• _Assigned task_: Line by line, repeat the data below exactly, beginning at the first line and ending at the line with "61: (221, 559, 408.77)". Omit pictures.

(Stored data)
--------------------------------

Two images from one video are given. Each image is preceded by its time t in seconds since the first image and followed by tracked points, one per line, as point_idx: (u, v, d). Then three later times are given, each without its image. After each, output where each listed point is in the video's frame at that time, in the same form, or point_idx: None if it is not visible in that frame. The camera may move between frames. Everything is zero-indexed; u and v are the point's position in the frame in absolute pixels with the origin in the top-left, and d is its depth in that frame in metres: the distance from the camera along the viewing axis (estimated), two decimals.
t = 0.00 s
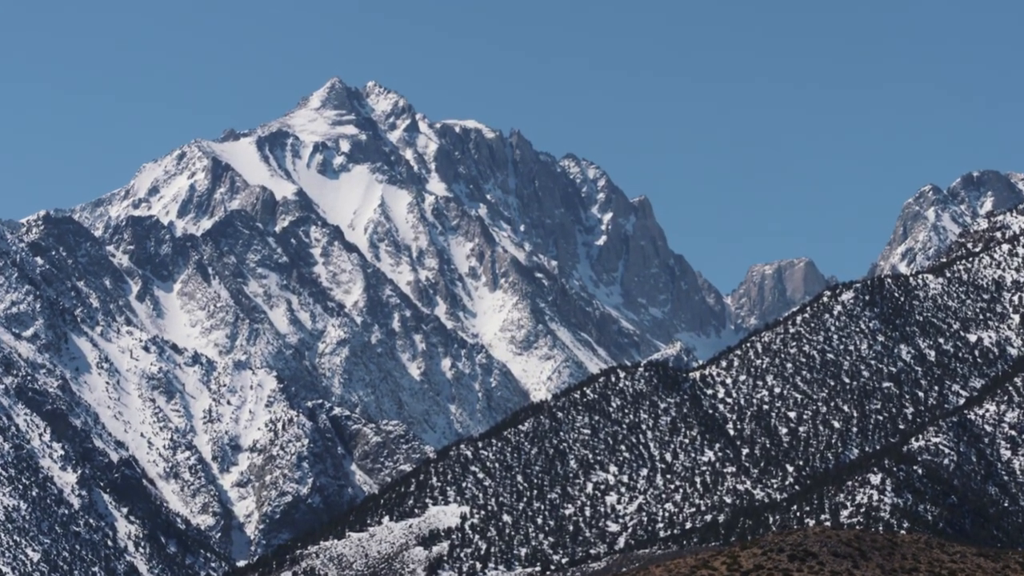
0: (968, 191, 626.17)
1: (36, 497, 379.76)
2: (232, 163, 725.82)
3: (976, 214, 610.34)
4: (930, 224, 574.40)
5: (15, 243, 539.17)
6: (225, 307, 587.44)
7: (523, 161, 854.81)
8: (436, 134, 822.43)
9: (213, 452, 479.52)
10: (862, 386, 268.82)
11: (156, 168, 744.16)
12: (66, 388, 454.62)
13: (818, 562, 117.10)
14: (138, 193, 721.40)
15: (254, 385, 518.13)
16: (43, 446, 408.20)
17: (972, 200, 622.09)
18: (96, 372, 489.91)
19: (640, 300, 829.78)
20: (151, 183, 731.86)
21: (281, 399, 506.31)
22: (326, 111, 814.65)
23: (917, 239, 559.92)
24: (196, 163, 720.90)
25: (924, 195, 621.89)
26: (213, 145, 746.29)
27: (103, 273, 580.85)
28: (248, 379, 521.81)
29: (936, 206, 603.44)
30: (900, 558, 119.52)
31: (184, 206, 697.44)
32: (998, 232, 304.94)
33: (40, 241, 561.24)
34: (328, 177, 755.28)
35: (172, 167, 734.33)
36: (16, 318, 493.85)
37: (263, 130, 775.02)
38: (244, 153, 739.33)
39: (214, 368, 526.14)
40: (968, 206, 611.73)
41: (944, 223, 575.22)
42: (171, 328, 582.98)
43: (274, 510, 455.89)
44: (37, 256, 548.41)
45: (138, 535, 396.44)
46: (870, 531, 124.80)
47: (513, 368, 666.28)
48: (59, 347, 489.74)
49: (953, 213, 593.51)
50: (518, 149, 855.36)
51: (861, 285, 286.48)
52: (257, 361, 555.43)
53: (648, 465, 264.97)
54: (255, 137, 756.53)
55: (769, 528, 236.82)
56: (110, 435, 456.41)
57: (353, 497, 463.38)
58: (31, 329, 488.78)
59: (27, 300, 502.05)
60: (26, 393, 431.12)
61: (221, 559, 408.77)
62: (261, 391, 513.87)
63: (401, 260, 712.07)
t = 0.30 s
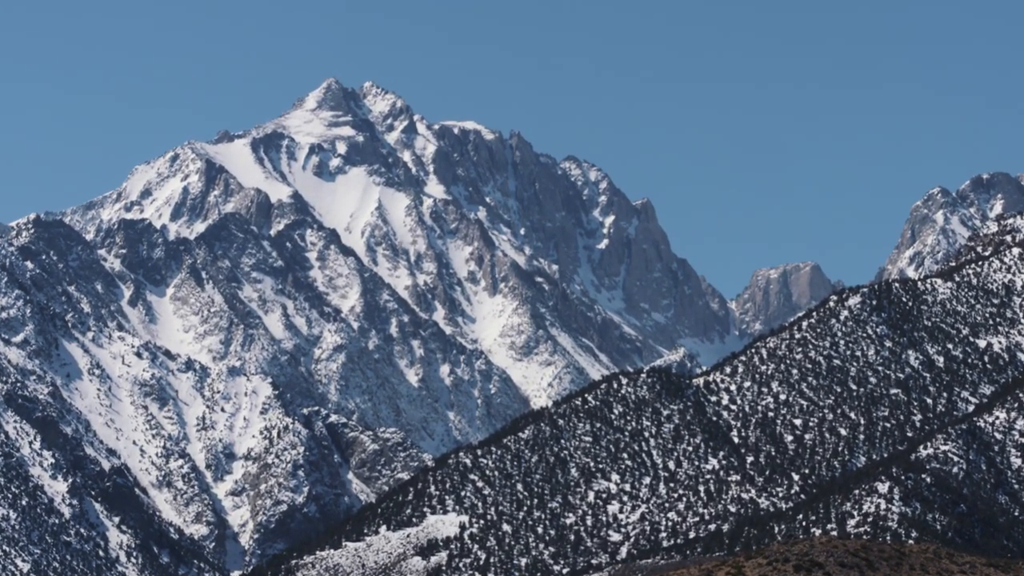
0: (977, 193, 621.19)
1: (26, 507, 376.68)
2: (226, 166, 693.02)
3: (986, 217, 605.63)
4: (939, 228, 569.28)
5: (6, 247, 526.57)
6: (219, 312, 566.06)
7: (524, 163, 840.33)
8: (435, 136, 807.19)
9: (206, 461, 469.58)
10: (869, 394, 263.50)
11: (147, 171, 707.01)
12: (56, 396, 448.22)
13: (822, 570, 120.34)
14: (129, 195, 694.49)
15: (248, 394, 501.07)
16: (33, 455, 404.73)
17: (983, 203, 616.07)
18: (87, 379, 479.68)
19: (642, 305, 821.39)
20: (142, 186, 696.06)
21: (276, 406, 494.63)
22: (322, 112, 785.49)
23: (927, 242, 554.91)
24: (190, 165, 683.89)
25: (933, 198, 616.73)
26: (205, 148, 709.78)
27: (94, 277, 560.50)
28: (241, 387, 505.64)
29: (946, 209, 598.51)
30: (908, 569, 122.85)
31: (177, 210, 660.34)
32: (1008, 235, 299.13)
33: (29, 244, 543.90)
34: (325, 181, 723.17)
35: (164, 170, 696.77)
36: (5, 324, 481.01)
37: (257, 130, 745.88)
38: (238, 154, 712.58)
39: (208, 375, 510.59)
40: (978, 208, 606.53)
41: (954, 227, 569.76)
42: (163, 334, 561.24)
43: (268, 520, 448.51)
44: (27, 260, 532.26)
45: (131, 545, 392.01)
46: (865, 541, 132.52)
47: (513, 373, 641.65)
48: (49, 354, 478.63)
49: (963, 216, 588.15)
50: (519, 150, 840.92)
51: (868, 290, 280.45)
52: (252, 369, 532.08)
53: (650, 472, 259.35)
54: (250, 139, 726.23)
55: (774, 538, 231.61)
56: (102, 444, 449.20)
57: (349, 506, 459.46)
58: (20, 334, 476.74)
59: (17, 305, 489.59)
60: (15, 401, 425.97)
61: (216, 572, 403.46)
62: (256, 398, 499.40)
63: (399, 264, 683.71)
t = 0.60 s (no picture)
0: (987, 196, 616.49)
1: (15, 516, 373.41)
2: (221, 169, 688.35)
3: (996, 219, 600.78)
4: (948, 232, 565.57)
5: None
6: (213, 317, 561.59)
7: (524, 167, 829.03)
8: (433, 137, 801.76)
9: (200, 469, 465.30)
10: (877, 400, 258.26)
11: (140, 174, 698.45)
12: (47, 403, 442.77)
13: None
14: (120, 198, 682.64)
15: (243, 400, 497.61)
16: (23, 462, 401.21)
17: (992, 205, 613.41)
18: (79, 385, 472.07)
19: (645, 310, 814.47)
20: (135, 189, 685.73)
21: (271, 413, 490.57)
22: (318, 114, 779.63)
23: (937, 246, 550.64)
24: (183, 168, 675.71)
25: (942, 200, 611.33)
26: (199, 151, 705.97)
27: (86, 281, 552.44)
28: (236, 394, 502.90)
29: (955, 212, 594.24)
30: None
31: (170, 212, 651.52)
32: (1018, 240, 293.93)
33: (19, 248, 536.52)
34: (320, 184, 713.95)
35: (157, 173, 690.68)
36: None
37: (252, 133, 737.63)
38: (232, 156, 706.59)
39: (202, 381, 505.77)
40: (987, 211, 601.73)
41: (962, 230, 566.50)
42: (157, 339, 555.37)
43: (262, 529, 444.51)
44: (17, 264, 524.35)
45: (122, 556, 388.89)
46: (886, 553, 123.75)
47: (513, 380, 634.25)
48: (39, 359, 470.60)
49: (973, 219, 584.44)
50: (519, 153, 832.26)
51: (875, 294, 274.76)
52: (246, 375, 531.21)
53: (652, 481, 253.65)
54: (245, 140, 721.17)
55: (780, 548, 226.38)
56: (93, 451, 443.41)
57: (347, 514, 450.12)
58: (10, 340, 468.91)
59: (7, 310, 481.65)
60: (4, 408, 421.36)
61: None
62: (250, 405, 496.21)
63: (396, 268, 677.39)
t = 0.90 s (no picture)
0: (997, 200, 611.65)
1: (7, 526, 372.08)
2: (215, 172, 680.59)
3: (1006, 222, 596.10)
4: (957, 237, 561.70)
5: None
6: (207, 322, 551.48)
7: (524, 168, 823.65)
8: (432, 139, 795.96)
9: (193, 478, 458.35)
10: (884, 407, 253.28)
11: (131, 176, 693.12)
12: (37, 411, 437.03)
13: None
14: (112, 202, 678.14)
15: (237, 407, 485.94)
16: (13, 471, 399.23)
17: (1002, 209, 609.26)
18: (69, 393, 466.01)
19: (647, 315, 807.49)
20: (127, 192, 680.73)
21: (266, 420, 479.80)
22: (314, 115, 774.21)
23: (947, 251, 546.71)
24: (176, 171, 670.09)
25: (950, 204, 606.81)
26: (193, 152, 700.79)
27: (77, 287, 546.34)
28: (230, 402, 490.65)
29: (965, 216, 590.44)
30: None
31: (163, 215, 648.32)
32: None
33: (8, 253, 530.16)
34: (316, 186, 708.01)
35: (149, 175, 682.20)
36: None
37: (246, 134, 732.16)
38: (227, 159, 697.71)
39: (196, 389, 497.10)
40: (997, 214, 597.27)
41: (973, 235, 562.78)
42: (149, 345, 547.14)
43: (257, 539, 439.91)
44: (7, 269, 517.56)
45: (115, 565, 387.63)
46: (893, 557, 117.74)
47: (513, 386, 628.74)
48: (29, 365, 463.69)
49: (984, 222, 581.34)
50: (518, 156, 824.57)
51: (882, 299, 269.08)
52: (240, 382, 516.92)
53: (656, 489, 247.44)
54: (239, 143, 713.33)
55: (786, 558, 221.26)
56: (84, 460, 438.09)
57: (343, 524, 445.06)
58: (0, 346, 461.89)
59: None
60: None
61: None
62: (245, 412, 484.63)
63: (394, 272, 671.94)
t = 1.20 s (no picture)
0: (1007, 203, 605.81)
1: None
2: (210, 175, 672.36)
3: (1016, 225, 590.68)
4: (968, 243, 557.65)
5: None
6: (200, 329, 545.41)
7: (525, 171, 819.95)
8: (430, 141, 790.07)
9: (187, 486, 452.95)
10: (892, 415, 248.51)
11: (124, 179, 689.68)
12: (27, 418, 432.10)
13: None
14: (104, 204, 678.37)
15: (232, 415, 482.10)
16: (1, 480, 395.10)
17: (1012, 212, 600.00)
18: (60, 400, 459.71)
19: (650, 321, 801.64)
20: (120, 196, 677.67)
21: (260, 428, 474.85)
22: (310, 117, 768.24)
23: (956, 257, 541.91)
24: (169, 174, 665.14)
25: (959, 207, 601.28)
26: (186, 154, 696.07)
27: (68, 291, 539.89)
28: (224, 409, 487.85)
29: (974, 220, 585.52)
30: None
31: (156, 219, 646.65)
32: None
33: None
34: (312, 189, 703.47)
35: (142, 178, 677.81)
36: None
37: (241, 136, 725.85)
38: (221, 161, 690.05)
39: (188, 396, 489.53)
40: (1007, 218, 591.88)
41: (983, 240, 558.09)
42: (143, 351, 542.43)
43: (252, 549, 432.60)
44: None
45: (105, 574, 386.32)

--------------------------------

• _Reply_:
Two images from one video are given. Each image is preceded by its time t in seconds since the first image and followed by tracked points, one per line, as point_idx: (u, v, d). Then three later times are given, each without its image. After each, output where each listed point is in the video's frame at that time, in the same form, or point_idx: None if it is not visible in that frame. The camera may move between frames. Everything is zero-indexed; u and v are the point's position in the frame in absolute pixels with the origin in the top-left, and d is its depth in that frame in metres: the distance from the camera along the viewing axis (estimated), two decimals.
t = 0.00 s
0: (968, 191, 626.17)
1: (36, 497, 379.76)
2: (232, 163, 725.82)
3: (976, 214, 610.34)
4: (930, 224, 574.40)
5: (15, 243, 539.17)
6: (225, 307, 587.44)
7: (523, 161, 854.81)
8: (436, 134, 822.43)
9: (213, 452, 479.52)
10: (862, 386, 268.82)
11: (156, 168, 744.16)
12: (66, 388, 454.62)
13: (818, 562, 117.10)
14: (138, 193, 721.40)
15: (254, 385, 518.13)
16: (43, 446, 408.20)
17: (972, 200, 622.09)
18: (96, 372, 489.91)
19: (640, 300, 829.78)
20: (151, 183, 731.86)
21: (281, 399, 506.31)
22: (326, 111, 814.65)
23: (917, 239, 559.92)
24: (196, 163, 720.90)
25: (924, 195, 621.89)
26: (213, 145, 746.29)
27: (103, 273, 580.85)
28: (248, 379, 521.81)
29: (936, 206, 603.44)
30: (900, 558, 119.52)
31: (184, 206, 697.44)
32: (998, 232, 304.94)
33: (40, 241, 561.24)
34: (328, 177, 755.28)
35: (172, 167, 734.33)
36: (16, 318, 493.85)
37: (263, 130, 775.02)
38: (244, 153, 739.33)
39: (214, 368, 526.14)
40: (968, 206, 611.73)
41: (944, 223, 575.22)
42: (171, 328, 582.98)
43: (274, 510, 455.89)
44: (37, 256, 548.41)
45: (138, 535, 396.44)
46: (870, 531, 124.80)
47: (513, 368, 666.28)
48: (59, 347, 489.74)
49: (953, 213, 593.51)
50: (518, 149, 855.36)
51: (861, 285, 286.48)
52: (257, 361, 555.43)
53: (648, 465, 264.97)
54: (255, 137, 756.53)
55: (769, 528, 236.82)
56: (110, 435, 456.41)
57: (353, 497, 463.38)
58: (31, 329, 488.78)
59: (27, 300, 502.05)
60: (26, 393, 431.12)
61: (221, 559, 408.77)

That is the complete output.